Confidence interval calculation using replicate weights in Python

Hi - I’m working on an analysis of person counts in states by citizenship, industry and possibly age group. I’ve found that for some states I end up with a very small number of samples for a given combination of variables. Therefore I want to create some confidence interval so we know when these estimates are more or less reliable.

I do not have access to SAS, or STATA and am primarily a python coder. I have reviewed this page And have have adapted the following code from the word doc at the end. “Estimating ASEC Variances with Replicate Weights”

Really just looking for a sanity check that the approach is valid/correct.

import pandas as pd
import numpy as np

# Load the merged data
data = rep.copy()

# Limit to wyoming, naturalized citizens in the labor force 
filtered_data = data[((data.STATEFIP == 56) & (data.CITIZEN == 4) & (data.LABFORCE == 2))]

# Calculate the sum of the specified columns
columns_to_sum = ['ASECWT'] + [f'REPWTP{i}' for i in range(1, 161)]
sum_data = filtered_data[columns_to_sum].sum().to_frame().T

# Rename the columns
sum_data.columns = ['est'] + [f'rw{i}' for i in range(1, 161)]

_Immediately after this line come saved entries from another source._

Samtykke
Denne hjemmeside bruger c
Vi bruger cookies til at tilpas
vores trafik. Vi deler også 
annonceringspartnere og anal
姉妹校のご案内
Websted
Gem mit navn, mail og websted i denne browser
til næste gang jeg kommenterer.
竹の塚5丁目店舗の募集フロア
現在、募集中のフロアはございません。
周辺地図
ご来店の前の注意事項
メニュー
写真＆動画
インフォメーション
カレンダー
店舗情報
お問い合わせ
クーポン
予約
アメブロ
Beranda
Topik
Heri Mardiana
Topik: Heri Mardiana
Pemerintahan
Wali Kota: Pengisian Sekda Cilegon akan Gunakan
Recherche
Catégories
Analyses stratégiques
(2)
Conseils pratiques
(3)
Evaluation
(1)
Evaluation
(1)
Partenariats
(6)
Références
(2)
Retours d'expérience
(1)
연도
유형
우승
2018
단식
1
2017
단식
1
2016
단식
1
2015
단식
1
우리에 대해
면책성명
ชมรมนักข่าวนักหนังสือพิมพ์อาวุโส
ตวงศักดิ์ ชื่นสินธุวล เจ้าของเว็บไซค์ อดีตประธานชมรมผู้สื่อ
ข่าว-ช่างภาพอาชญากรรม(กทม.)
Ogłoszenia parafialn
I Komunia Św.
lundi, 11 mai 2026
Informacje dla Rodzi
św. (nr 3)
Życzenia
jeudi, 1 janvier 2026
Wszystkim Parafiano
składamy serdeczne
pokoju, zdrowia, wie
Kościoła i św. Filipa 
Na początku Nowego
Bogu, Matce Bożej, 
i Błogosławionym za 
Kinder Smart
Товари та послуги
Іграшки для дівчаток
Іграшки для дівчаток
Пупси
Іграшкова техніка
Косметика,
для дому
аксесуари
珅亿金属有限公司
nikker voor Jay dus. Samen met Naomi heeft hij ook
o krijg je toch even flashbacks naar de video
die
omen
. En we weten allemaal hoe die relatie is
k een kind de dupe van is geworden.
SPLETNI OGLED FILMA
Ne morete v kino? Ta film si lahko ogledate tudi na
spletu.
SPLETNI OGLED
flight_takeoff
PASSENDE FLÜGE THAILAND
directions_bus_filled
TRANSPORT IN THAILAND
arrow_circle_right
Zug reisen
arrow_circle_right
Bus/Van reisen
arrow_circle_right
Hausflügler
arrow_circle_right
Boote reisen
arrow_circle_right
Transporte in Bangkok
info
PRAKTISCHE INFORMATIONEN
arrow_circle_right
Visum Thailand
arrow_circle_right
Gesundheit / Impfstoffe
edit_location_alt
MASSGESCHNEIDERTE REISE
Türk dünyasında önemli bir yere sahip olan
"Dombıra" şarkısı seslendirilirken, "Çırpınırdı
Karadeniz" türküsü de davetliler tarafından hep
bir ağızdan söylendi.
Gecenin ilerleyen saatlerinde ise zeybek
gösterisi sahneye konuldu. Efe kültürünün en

# Load the data from the previous step
data2 = sum_data

# Initialize variables
sdiffsq = 0
repwts = ['est'] + [f'rw{i}' for i in range(1, 161)]

# Calculate sdiffsq
for i in range(1, 161):
    sdiffsq += (data2[repwts[i]].iloc[0] - data2[repwts[0]].iloc[0])**2

# Calculate variance, standard error, and coefficient of variation
var = (4/160) * sdiffsq
se = var**0.5
cv = se / data2['est'].iloc[0]

# Calculate the margin of error and confidence interval
Z = 1.96  # Z-score for 95% confidence
margin_of_error = Z * se
confidence_interval = (data2['est'].iloc[0] - margin_of_error, data2['est'].iloc[0] + margin_of_error)

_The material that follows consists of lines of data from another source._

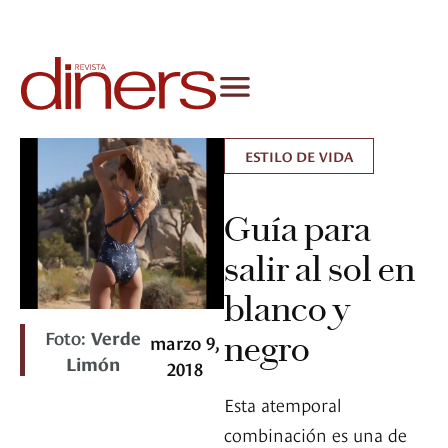
ESTILO DE VIDA
Guía para
salir al sol en
blanco y
Foto:
Verde
negro
marzo 9,
Limón
2018
Esta atemporal
combinación es una de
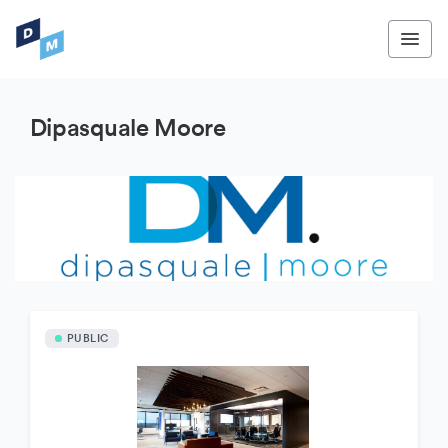
Dipasquale Moore
PUBLIC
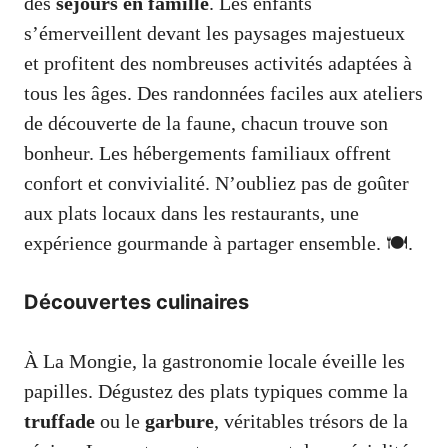
des
séjours en famille
. Les enfants
s’émerveillent devant les paysages majestueux
et profitent des nombreuses activités adaptées à
tous les âges. Des randonnées faciles aux ateliers
de découverte de la faune, chacun trouve son
bonheur. Les hébergements familiaux offrent
confort et convivialité. N’oubliez pas de goûter
aux plats locaux dans les restaurants, une
expérience gourmande à partager ensemble. 🍽️.
Découvertes culinaires
À La Mongie, la gastronomie locale éveille les
papilles. Dégustez des plats typiques comme la
truffade
ou le
garbure
, véritables trésors de la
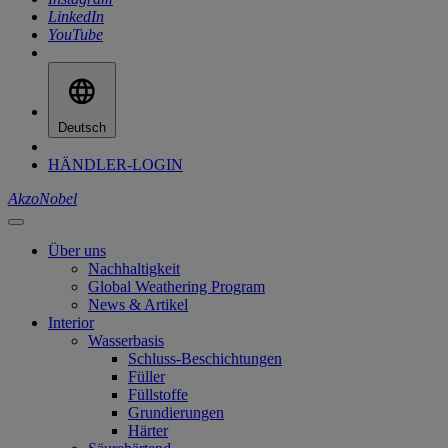
LinkedIn
YouTube
Deutsch
HÄNDLER-LOGIN
AkzoNobel
Über uns
Nachhaltigkeit
Global Weathering Program
News & Artikel
Interior
Wasserbasis
Schluss-Beschichtungen
Füller
Füllstoffe
Grundierungen
Härter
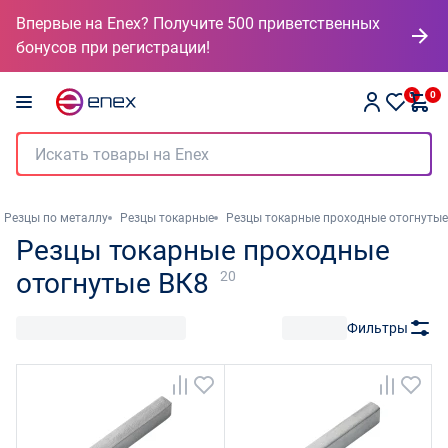
Впервые на Enex? Получите 500 приветственных
бонусов при регистрации!
0
0
Резцы по металлу
Резцы токарные
Резцы токарные проходные отогнутые
Резцы токарные проходные
отогнутые ВК8
20
Фильтры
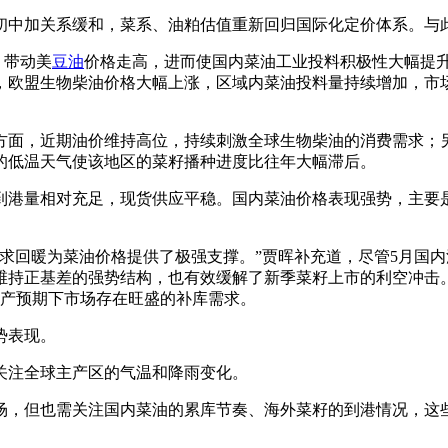
初中加关系缓和，菜系、油粕估值重新回归国际化定价体系。与
，带动美
豆油
价格走高，进而使国内菜油工业投料积极性大幅提升。
欧盟生物柴油价格大幅上涨，区域内菜油投料量持续增加，市场
方面，近期油价维持高位，持续刺激全球生物柴油的消费需求；
的低温天气使该地区的菜籽播种进度比往年大幅滞后。
到港量相对充足，现货供应平稳。国内菜油价格表现强势，主要
求回暖为菜油价格提供了极强支撑。”贾晖补充道，尽管5月国
维持正基差的强势结构，也有效缓解了新季菜籽上市的利空冲击
减产预期下市场存在旺盛的补库需求。
势表现。
关注全球主产区的气温和降雨变化。
场，但也需关注国内菜油的累库节奏、海外菜籽的到港情况，这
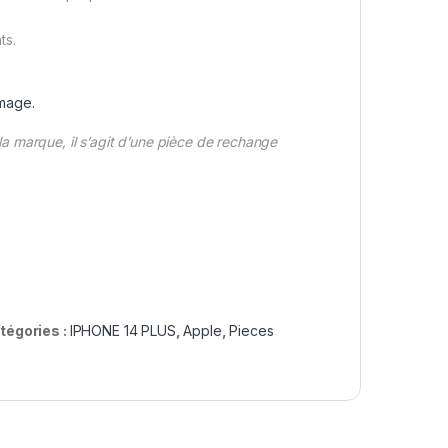
ts.
image.
 marque, il s’agit d’une pièce de rechange
tégories :
IPHONE 14 PLUS
,
Apple
,
Pieces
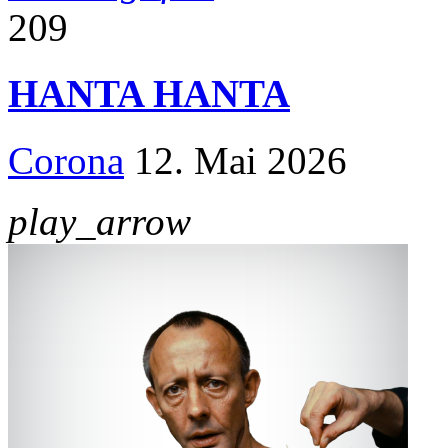
209
HANTA HANTA
Corona
12. Mai 2026
play_arrow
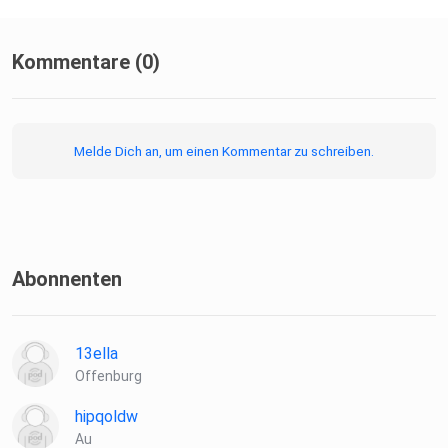
Webseite:⁠⁠⁠⁠⁠⁠⁠⁠⁠⁠⁠⁠⁠⁠⁠⁠⁠lebenslaenglichderpodcast.ch⁠⁠⁠⁠⁠⁠⁠⁠⁠⁠⁠⁠⁠⁠⁠⁠⁠
Kommentare (0)
Instagram:⁠⁠⁠⁠⁠⁠⁠⁠⁠⁠⁠⁠⁠⁠lebenslaenglich.podcast⁠⁠⁠⁠⁠⁠⁠⁠⁠⁠⁠⁠⁠⁠
Melde Dich an, um einen Kommentar zu schreiben.
TikTok:⁠⁠⁠⁠⁠⁠⁠⁠lebenslaenglich.podcast⁠⁠⁠⁠⁠⁠⁠⁠⁠⁠⁠⁠⁠⁠
Abonnenten
Facebook: Lebenslänglich der Podcast
13ella
E-mail: lebenslanglichderpodcast@gmail.com
Offenburg
hipqoldw
Recherche, Hosting und Schnitt: ⁠⁠⁠⁠⁠⁠Sheryn Locher⁠⁠⁠⁠⁠⁠ &
Au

# Create the final DataFrame
data3 = pd.DataFrame({
    'est': [data2['est'].iloc[0]],
    'var': [var],
    'se': [se],
    'cv': [cv],
    'lower_ci': [confidence_interval[0]],
    'upper_ci': [confidence_interval[1]]

This approach seems to return reasonable looking results:
est: 2475.750
var: 903891.969
se: 950.732
cv: 0.384
lower_ci: 612.315

But just would love the sanity check here that this is correct.

Other questions

  • there are actually 161 rep weights in there (REPWTP → REPWTP160) - what is the first one REPWTP which seems to not be used.
  • Also why is it 4/160?

Any help would be greatly appreciated. Many thanks

While I don’t have experience with python, I was able to run this same analysis in Stata on the 2023 ASEC sample with the svy sdr command in the sample Stata code that we provide and got the same result that you report. Specifically, the lower bound of my 95% confidence interval was 612.3 and the upper bound was 4339. This seems to confirm that your code correctly implements the replicate weights for estimating confidence intervals.

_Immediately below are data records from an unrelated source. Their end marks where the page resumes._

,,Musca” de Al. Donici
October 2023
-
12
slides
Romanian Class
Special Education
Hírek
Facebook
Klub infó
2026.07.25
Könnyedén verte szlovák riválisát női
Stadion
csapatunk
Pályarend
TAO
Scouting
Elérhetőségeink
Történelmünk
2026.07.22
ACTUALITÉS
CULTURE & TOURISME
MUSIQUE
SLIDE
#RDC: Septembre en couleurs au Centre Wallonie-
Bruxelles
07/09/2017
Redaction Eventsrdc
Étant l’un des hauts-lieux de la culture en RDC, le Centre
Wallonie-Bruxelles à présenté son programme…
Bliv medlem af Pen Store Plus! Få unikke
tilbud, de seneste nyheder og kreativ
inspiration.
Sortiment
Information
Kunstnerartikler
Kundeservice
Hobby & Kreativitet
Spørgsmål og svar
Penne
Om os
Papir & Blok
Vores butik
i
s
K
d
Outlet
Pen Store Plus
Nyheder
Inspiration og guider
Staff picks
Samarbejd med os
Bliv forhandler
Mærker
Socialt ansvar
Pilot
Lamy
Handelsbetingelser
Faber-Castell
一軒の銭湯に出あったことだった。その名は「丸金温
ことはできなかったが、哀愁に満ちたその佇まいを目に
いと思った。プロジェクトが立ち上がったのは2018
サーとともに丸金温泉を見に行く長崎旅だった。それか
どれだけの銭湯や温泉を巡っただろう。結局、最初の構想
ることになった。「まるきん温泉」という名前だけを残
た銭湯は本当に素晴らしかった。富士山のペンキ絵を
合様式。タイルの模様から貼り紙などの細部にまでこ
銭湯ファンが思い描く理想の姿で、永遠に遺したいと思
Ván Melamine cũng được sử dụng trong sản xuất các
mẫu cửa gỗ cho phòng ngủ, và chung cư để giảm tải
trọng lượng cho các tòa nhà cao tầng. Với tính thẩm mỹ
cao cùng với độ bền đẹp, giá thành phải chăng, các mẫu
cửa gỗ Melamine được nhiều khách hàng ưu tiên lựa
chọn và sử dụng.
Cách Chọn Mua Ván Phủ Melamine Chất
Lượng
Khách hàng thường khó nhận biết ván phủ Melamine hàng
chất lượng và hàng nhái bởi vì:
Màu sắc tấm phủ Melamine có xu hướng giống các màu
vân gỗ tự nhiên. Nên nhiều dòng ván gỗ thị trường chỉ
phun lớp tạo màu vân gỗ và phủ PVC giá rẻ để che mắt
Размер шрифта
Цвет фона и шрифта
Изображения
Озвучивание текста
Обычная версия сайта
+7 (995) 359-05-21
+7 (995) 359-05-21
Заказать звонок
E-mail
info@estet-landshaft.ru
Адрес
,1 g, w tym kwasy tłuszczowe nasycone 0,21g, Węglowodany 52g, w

The unused REPWTP is for the Census Bureau to internally verify that the files are properly merged to the public use survey data. In IPUMS CPS, it merely indicates the presence of replicate weights and is coded 1 for every case.

I believe the 4/160 is the multiplier that is analogous to setting Fay’s coefficient = 0.5 (the 4 in the numerator is 1/(1-rho)^2). For more information, I recommend reviewing the references cited in the word document that you link to (particularly Judkins, 1990).

@Ivan_Strahof Such a huge help many thanks !